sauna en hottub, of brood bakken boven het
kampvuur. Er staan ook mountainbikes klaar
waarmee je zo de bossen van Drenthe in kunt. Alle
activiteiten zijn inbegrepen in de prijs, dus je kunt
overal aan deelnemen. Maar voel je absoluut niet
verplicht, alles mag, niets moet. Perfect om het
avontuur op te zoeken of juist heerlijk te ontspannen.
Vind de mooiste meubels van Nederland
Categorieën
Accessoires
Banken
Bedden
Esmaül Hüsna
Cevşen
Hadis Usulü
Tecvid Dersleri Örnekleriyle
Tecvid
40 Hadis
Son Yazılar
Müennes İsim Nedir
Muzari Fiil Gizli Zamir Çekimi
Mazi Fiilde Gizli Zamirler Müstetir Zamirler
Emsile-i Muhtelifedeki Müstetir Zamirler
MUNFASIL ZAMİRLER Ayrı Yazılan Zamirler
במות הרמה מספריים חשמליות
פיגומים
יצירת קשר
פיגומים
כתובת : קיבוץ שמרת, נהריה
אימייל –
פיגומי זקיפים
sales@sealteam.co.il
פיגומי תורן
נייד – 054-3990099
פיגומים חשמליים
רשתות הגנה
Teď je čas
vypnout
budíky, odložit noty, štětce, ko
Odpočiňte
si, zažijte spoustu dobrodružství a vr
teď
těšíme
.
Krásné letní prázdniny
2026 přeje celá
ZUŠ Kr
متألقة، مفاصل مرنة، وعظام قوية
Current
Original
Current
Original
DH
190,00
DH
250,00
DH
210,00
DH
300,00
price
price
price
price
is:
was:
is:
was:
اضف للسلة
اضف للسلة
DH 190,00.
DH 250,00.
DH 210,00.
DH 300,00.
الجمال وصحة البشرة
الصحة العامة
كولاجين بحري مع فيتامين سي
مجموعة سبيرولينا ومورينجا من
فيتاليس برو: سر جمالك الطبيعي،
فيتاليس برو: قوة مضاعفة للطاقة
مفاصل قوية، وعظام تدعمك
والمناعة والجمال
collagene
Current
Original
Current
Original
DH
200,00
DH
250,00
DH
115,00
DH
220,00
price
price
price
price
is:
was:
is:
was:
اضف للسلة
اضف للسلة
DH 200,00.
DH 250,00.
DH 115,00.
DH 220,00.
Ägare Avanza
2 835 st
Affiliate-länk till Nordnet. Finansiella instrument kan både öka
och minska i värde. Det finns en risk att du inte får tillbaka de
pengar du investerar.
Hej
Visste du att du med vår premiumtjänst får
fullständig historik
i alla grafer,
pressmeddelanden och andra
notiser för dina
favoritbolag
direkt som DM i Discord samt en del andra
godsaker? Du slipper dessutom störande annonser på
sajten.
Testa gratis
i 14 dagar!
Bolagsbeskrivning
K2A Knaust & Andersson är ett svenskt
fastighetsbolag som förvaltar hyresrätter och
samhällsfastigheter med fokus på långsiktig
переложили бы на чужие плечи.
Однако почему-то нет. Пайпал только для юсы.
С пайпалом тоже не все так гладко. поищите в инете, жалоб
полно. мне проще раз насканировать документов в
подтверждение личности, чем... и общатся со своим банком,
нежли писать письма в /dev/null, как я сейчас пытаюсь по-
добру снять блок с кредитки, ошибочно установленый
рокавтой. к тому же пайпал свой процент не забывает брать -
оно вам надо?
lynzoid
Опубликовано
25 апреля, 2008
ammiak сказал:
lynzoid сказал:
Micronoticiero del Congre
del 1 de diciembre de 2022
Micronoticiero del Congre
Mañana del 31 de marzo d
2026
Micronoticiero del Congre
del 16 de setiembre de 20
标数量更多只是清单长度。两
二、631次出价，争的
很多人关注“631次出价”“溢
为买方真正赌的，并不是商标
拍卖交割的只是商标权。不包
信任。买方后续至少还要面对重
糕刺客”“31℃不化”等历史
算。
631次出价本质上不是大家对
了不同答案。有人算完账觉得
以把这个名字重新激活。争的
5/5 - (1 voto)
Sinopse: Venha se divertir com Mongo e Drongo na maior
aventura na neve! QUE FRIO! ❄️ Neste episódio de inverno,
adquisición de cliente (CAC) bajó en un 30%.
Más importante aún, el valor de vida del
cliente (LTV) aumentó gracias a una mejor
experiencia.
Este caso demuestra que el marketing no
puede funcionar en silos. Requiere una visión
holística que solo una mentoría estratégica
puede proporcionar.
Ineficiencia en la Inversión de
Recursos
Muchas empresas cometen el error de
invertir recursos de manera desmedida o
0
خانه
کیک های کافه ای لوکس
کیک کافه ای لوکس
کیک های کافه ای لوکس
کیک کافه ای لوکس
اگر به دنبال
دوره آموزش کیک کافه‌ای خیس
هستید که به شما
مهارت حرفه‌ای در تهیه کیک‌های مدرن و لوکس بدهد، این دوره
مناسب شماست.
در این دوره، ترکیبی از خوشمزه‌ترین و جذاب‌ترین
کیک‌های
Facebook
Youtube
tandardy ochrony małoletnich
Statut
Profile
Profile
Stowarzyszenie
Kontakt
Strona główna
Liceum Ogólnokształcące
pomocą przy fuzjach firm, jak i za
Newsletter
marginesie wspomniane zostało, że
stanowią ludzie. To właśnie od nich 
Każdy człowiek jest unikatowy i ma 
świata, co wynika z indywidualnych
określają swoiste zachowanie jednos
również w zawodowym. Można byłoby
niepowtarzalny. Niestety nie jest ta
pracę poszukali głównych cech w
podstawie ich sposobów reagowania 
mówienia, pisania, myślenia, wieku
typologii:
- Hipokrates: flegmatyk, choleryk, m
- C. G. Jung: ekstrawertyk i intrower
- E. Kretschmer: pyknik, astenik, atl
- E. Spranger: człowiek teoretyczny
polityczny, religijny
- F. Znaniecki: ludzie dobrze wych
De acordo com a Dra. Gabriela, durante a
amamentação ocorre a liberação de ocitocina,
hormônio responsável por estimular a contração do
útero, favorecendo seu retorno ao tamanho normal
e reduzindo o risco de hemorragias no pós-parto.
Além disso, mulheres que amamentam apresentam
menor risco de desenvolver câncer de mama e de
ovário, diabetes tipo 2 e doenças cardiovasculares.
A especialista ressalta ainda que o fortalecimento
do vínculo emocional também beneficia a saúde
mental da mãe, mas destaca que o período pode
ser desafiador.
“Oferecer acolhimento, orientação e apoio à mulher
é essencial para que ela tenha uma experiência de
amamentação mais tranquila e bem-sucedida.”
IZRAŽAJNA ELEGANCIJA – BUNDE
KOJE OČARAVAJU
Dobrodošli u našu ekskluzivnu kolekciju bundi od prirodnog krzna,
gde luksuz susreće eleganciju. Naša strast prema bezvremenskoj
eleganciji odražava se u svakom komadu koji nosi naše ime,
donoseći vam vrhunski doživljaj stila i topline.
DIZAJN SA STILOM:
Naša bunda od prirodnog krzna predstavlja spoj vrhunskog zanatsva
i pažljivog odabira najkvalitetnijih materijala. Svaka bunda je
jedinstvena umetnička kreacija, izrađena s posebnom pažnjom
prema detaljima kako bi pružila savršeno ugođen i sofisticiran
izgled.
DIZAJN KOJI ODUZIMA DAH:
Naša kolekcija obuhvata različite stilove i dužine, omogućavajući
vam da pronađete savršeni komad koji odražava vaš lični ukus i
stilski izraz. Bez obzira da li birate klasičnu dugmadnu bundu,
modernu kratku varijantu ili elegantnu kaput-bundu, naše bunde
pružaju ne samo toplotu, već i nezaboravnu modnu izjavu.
-.-.-
- [Exercise objective]: Output the text of every entry above, line for line, with no changes.

- [Answer to this problem]:
sauna en hottub, of brood bakken boven het
kampvuur. Er staan ook mountainbikes klaar
waarmee je zo de bossen van Drenthe in kunt. Alle
activiteiten zijn inbegrepen in de prijs, dus je kunt
overal aan deelnemen. Maar voel je absoluut niet
verplicht, alles mag, niets moet. Perfect om het
avontuur op te zoeken of juist heerlijk te ontspannen.
Vind de mooiste meubels van Nederland
Categorieën
Accessoires
Banken
Bedden
Esmaül Hüsna
Cevşen
Hadis Usulü
Tecvid Dersleri Örnekleriyle
Tecvid
40 Hadis
Son Yazılar
Müennes İsim Nedir
Muzari Fiil Gizli Zamir Çekimi
Mazi Fiilde Gizli Zamirler Müstetir Zamirler
Emsile-i Muhtelifedeki Müstetir Zamirler
MUNFASIL ZAMİRLER Ayrı Yazılan Zamirler
במות הרמה מספריים חשמליות
פיגומים
יצירת קשר
פיגומים
כתובת : קיבוץ שמרת, נהריה
אימייל –
פיגומי זקיפים
sales@sealteam.co.il
פיגומי תורן
נייד – 054-3990099
פיגומים חשמליים
רשתות הגנה
Teď je čas
vypnout
budíky, odložit noty, štětce, ko
Odpočiňte
si, zažijte spoustu dobrodružství a vr
teď
těšíme
.
Krásné letní prázdniny
2026 přeje celá
ZUŠ Kr
متألقة، مفاصل مرنة، وعظام قوية
Current
Original
Current
Original
DH
190,00
DH
250,00
DH
210,00
DH
300,00
price
price
price
price
is:
was:
is:
was:
اضف للسلة
اضف للسلة
DH 190,00.
DH 250,00.
DH 210,00.
DH 300,00.
الجمال وصحة البشرة
الصحة العامة
كولاجين بحري مع فيتامين سي
مجموعة سبيرولينا ومورينجا من
فيتاليس برو: سر جمالك الطبيعي،
فيتاليس برو: قوة مضاعفة للطاقة
مفاصل قوية، وعظام تدعمك
والمناعة والجمال
collagene
Current
Original
Current
Original
DH
200,00
DH
250,00
DH
115,00
DH
220,00
price
price
price
price
is:
was:
is:
was:
اضف للسلة
اضف للسلة
DH 200,00.
DH 250,00.
DH 115,00.
DH 220,00.
Ägare Avanza
2 835 st
Affiliate-länk till Nordnet. Finansiella instrument kan både öka
och minska i värde. Det finns en risk att du inte får tillbaka de
pengar du investerar.
Hej
Visste du att du med vår premiumtjänst får
fullständig historik
i alla grafer,
pressmeddelanden och andra
notiser för dina
favoritbolag
direkt som DM i Discord samt en del andra
godsaker? Du slipper dessutom störande annonser på
sajten.
Testa gratis
i 14 dagar!
Bolagsbeskrivning
K2A Knaust & Andersson är ett svenskt
fastighetsbolag som förvaltar hyresrätter och
samhällsfastigheter med fokus på långsiktig
переложили бы на чужие плечи.
Однако почему-то нет. Пайпал только для юсы.
С пайпалом тоже не все так гладко. поищите в инете, жалоб
полно. мне проще раз насканировать документов в
подтверждение личности, чем... и общатся со своим банком,
нежли писать письма в /dev/null, как я сейчас пытаюсь по-
добру снять блок с кредитки, ошибочно установленый
рокавтой. к тому же пайпал свой процент не забывает брать -
оно вам надо?
lynzoid
Опубликовано
25 апреля, 2008
ammiak сказал:
lynzoid сказал:
Micronoticiero del Congre
del 1 de diciembre de 2022
Micronoticiero del Congre
Mañana del 31 de marzo d
2026
Micronoticiero del Congre
del 16 de setiembre de 20
标数量更多只是清单长度。两
二、631次出价，争的
很多人关注“631次出价”“溢
为买方真正赌的，并不是商标
拍卖交割的只是商标权。不包
信任。买方后续至少还要面对重
糕刺客”“31℃不化”等历史
算。
631次出价本质上不是大家对
了不同答案。有人算完账觉得
以把这个名字重新激活。争的
5/5 - (1 voto)
Sinopse: Venha se divertir com Mongo e Drongo na maior
aventura na neve! QUE FRIO! ❄️ Neste episódio de inverno,
adquisición de cliente (CAC) bajó en un 30%.
Más importante aún, el valor de vida del
cliente (LTV) aumentó gracias a una mejor
experiencia.
Este caso demuestra que el marketing no
puede funcionar en silos. Requiere una visión
holística que solo una mentoría estratégica
puede proporcionar.
Ineficiencia en la Inversión de
Recursos
Muchas empresas cometen el error de
invertir recursos de manera desmedida o
0
خانه
کیک های کافه ای لوکس
کیک کافه ای لوکس
کیک های کافه ای لوکس
کیک کافه ای لوکس
اگر به دنبال
دوره آموزش کیک کافه‌ای خیس
هستید که به شما
مهارت حرفه‌ای در تهیه کیک‌های مدرن و لوکس بدهد، این دوره
مناسب شماست.
در این دوره، ترکیبی از خوشمزه‌ترین و جذاب‌ترین
کیک‌های
Facebook
Youtube
tandardy ochrony małoletnich
Statut
Profile
Profile
Stowarzyszenie
Kontakt
Strona główna
Liceum Ogólnokształcące
pomocą przy fuzjach firm, jak i za
Newsletter
marginesie wspomniane zostało, że
stanowią ludzie. To właśnie od nich 
Każdy człowiek jest unikatowy i ma 
świata, co wynika z indywidualnych
określają swoiste zachowanie jednos
również w zawodowym. Można byłoby
niepowtarzalny. Niestety nie jest ta
pracę poszukali głównych cech w
podstawie ich sposobów reagowania 
mówienia, pisania, myślenia, wieku
typologii:
- Hipokrates: flegmatyk, choleryk, m
- C. G. Jung: ekstrawertyk i intrower
- E. Kretschmer: pyknik, astenik, atl
- E. Spranger: człowiek teoretyczny
polityczny, religijny
- F. Znaniecki: ludzie dobrze wych
De acordo com a Dra. Gabriela, durante a
amamentação ocorre a liberação de ocitocina,
hormônio responsável por estimular a contração do
útero, favorecendo seu retorno ao tamanho normal
e reduzindo o risco de hemorragias no pós-parto.
Além disso, mulheres que amamentam apresentam
menor risco de desenvolver câncer de mama e de
ovário, diabetes tipo 2 e doenças cardiovasculares.
A especialista ressalta ainda que o fortalecimento
do vínculo emocional também beneficia a saúde
mental da mãe, mas destaca que o período pode
ser desafiador.
“Oferecer acolhimento, orientação e apoio à mulher
é essencial para que ela tenha uma experiência de
amamentação mais tranquila e bem-sucedida.”
IZRAŽAJNA ELEGANCIJA – BUNDE
KOJE OČARAVAJU
Dobrodošli u našu ekskluzivnu kolekciju bundi od prirodnog krzna,
gde luksuz susreće eleganciju. Naša strast prema bezvremenskoj
eleganciji odražava se u svakom komadu koji nosi naše ime,
donoseći vam vrhunski doživljaj stila i topline.
DIZAJN SA STILOM:
Naša bunda od prirodnog krzna predstavlja spoj vrhunskog zanatsva
i pažljivog odabira najkvalitetnijih materijala. Svaka bunda je
jedinstvena umetnička kreacija, izrađena s posebnom pažnjom
prema detaljima kako bi pružila savršeno ugođen i sofisticiran
izgled.
DIZAJN KOJI ODUZIMA DAH:
Naša kolekcija obuhvata različite stilove i dužine, omogućavajući
vam da pronađete savršeni komad koji odražava vaš lični ukus i
stilski izraz. Bez obzira da li birate klasičnu dugmadnu bundu,
modernu kratku varijantu ili elegantnu kaput-bundu, naše bunde
pružaju ne samo toplotu, već i nezaboravnu modnu izjavu.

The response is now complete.